
    The Baby Grand Piano

    The Coursens purchased their baby grand piano from the Starr Piano Company while they were in the islands. Since the Minum grand model was built in Richmond, Indiana, their piano’s first trip involved a long ocean voyage. But the Starr Piano Company shipped their products. From Richmond, Indiana to Maui it is about 4,300 miles. This trip was not the last ocean voyage the Coursen’s baby grand piano made.

    Return to the Mainland

    In the summer of 1923, the Raymond Coursen family returned the mainland of United States. They arrived aboard the SS Enterprise at the port of San Francisco on August 25, 1923. Among the items shipped for Raymond was his baby grand piano. The American and Foreign Marine Insurance Company insured this piano for 700 dollars. The piano was to travel from Hilo to Seattle, Washington, then on to Portland. I assume the insurance was for damage at sea. From there the piano went to 658 Lovejoy St., Portland, Oregon where Raymond’s Mother and father lived. The young Coursen family visited with the elder Coursen family for a while.

### STUDY MATERIAL
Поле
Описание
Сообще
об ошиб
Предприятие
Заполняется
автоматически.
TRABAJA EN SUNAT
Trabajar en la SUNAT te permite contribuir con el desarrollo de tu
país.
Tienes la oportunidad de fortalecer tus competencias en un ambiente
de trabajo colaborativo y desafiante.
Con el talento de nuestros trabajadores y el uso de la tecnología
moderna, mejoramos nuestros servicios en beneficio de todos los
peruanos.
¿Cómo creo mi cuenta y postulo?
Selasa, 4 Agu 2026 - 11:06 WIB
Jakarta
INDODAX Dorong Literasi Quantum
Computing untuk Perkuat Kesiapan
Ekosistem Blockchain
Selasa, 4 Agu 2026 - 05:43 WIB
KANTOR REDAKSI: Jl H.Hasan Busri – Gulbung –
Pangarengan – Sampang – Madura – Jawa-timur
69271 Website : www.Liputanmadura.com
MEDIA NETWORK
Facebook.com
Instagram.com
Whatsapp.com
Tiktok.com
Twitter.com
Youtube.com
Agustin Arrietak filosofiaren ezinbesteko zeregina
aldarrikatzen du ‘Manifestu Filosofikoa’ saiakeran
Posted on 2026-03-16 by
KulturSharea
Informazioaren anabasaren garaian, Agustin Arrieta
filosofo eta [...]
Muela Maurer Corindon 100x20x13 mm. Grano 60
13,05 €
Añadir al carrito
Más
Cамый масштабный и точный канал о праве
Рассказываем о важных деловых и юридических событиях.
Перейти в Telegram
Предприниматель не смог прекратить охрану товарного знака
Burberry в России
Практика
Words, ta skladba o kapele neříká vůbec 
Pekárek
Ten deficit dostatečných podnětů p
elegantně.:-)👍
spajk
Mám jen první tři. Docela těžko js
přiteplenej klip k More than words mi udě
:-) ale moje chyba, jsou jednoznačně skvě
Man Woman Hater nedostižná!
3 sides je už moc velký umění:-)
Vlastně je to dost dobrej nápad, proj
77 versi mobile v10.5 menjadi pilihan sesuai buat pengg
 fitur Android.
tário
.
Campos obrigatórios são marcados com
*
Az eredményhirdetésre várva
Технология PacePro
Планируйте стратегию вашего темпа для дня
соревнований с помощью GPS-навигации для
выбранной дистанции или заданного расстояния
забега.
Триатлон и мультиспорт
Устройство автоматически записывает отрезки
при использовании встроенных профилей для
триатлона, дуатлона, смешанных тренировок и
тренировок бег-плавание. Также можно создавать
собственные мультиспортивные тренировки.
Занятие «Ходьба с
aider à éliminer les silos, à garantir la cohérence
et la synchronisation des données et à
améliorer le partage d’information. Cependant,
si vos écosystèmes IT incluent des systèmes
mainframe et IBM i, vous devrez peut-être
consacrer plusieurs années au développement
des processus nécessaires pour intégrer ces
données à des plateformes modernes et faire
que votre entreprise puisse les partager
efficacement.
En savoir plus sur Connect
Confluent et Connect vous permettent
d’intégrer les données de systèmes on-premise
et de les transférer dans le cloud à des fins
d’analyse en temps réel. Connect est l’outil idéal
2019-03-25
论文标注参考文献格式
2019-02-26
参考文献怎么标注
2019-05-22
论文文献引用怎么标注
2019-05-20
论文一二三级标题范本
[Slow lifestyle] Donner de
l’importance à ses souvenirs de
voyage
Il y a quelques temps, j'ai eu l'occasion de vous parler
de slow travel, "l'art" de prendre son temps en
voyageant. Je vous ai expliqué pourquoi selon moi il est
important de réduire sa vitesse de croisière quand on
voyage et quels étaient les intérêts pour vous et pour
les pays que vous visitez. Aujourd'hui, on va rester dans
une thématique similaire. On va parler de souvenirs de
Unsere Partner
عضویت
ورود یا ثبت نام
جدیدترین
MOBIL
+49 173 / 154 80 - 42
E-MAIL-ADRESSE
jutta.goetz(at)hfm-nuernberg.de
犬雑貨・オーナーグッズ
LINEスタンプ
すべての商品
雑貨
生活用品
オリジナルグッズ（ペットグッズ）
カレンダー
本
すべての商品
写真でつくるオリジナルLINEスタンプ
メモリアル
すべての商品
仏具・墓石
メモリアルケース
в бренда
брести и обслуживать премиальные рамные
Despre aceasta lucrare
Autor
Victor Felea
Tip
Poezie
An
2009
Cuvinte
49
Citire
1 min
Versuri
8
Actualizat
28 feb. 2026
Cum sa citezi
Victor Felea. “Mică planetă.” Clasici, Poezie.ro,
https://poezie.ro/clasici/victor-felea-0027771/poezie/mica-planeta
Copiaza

### WHAT THE TASK ASKS
According to the text about the Coursens' piano, why did the piano's first trip involve a long ocean voyage? Answer in one to three sentences. Work only from the text about the Coursens' piano, not from the data.

### SOLUTION
The Coursens bought the piano while they were in the islands, but the Minum grand model was built in Richmond, Indiana. The Starr Piano Company shipped it from there to Maui, a distance of about 4,300 miles.